Source material
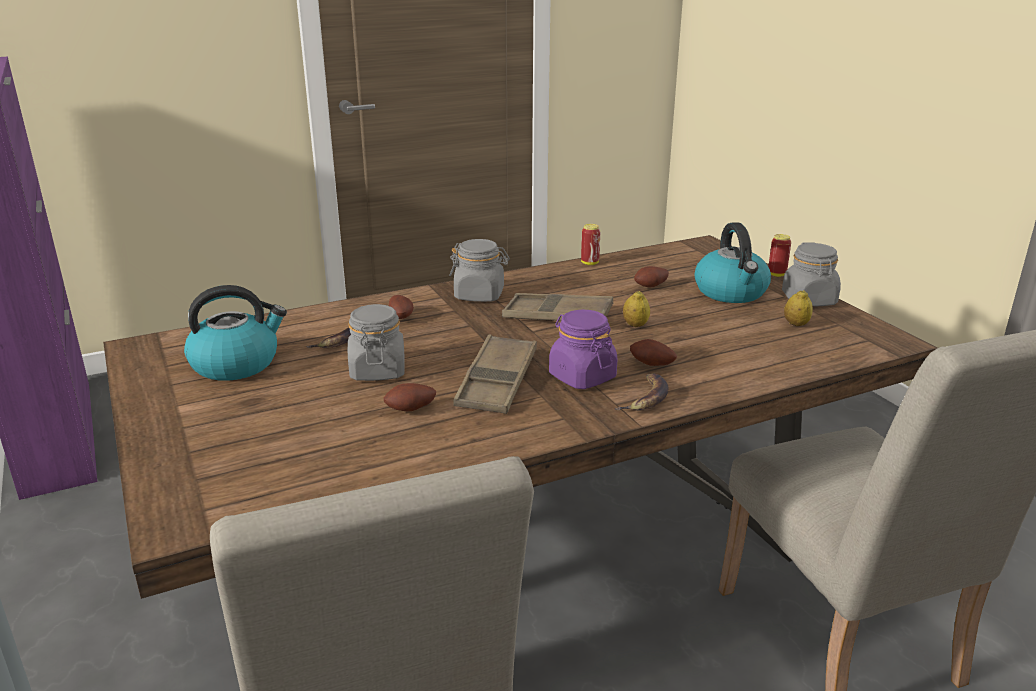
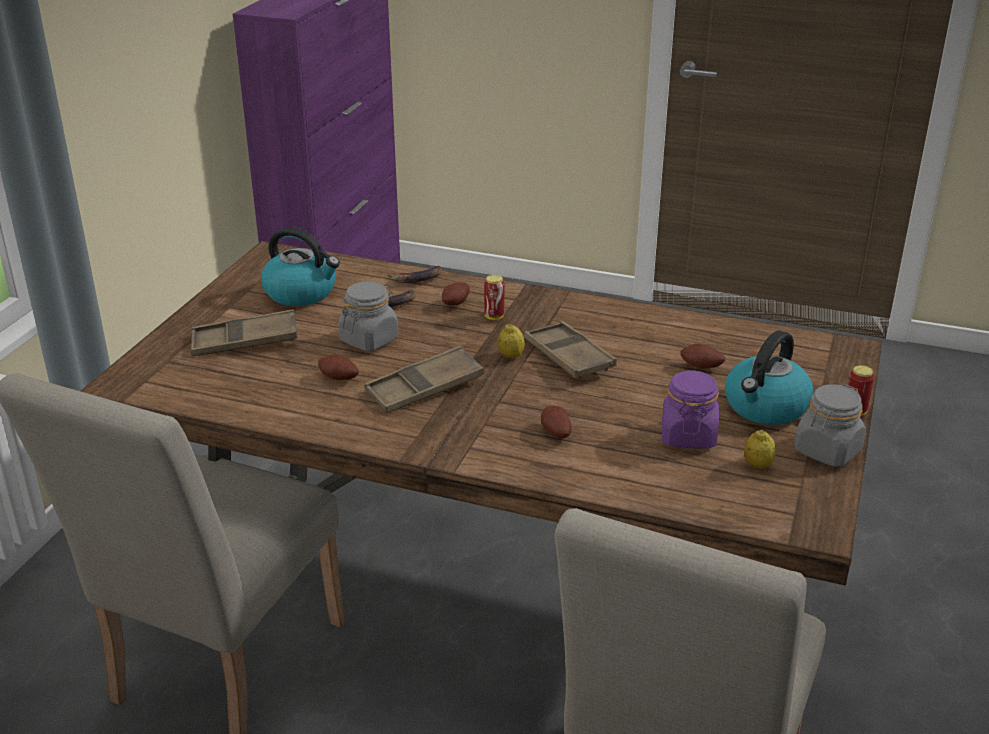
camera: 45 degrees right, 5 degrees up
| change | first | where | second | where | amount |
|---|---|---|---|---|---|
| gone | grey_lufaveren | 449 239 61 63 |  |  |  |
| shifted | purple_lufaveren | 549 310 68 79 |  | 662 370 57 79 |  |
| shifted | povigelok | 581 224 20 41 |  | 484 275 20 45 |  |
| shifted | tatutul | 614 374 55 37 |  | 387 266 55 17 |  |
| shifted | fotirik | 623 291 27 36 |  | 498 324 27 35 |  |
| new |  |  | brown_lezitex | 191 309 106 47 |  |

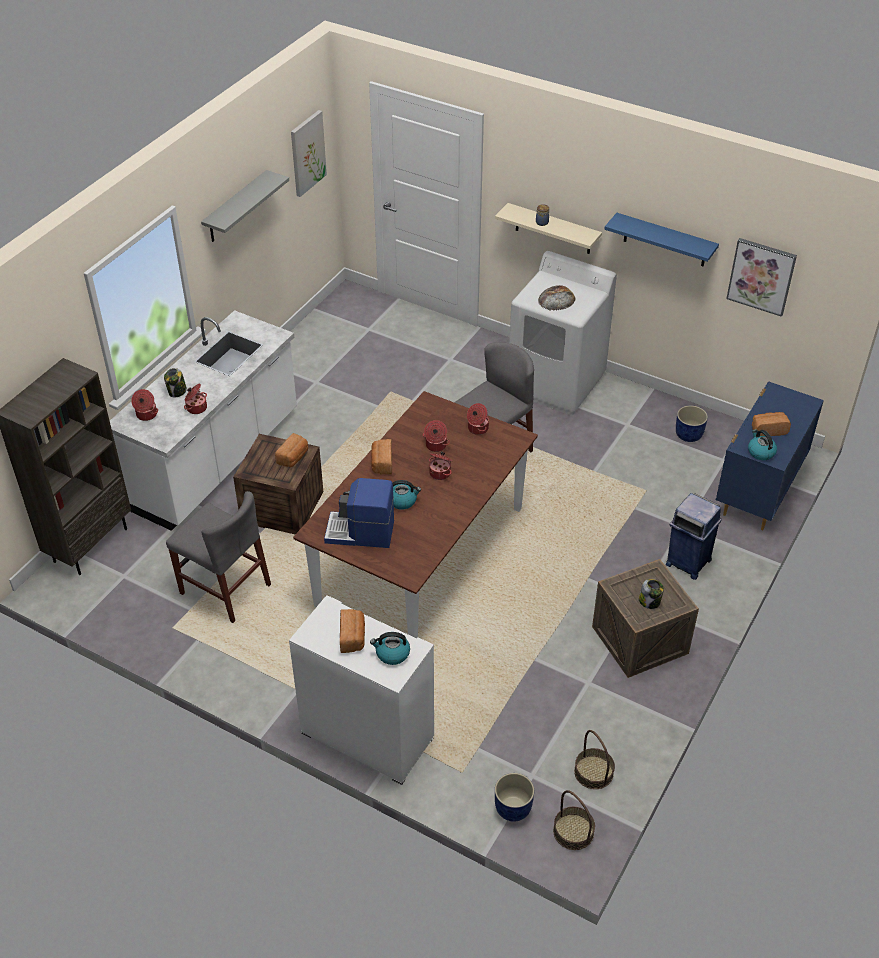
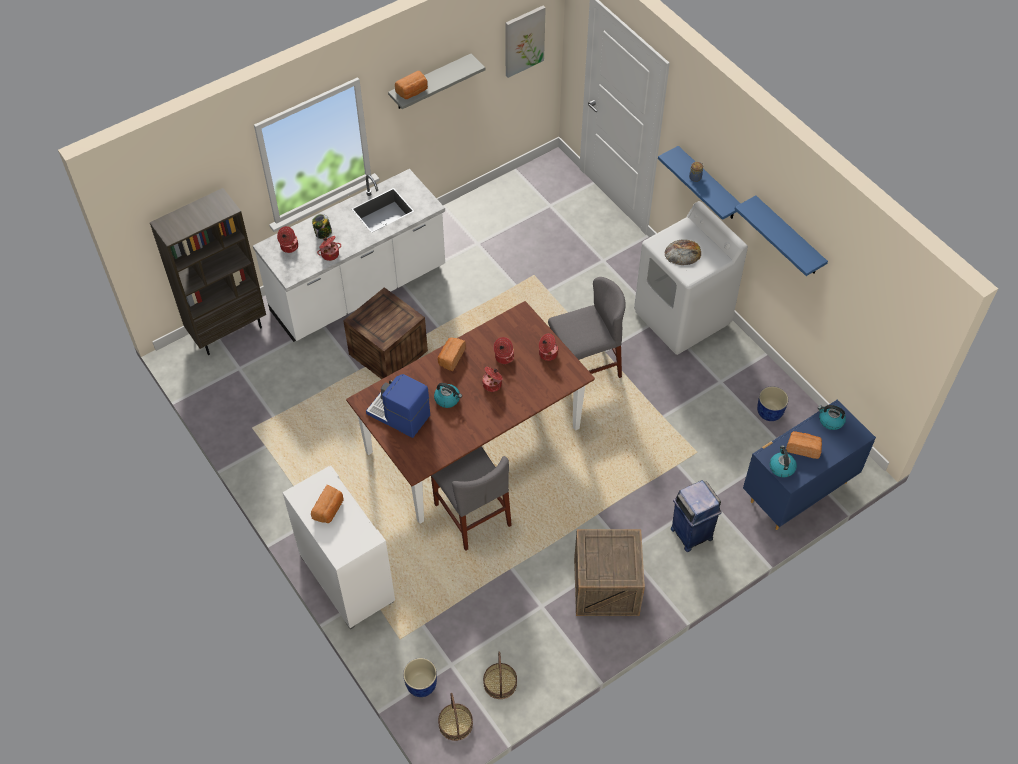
camera: 25 degrees right, 10 degrees up
| change | first | where | second | where | amount |
|---|---|---|---|---|---|
| shifted | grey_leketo | 166 491 105 132 |  | 431 446 81 105 |  |
| shifted | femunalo | 275 433 33 34 |  | 395 71 33 28 |  |
| shifted | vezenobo | 370 632 40 33 |  | 818 405 28 25 |  |
| repainted | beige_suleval | 495 203 107 51 | blue_suleval | 658 146 83 74 |  |
| gone | lufaveren | 639 579 25 30 |  |  |  |
| gone | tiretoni | 726 238 71 79 |  |  |  |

Requirement
Output the lines above between the one holding "shifted | tatutul" and the one holding "shifted | fotirik", inclusive, with nothing before or after them.

Problem solution
| shifted | tatutul | 614 374 55 37 |  | 387 266 55 17 |  |
| shifted | fotirik | 623 291 27 36 |  | 498 324 27 35 |  |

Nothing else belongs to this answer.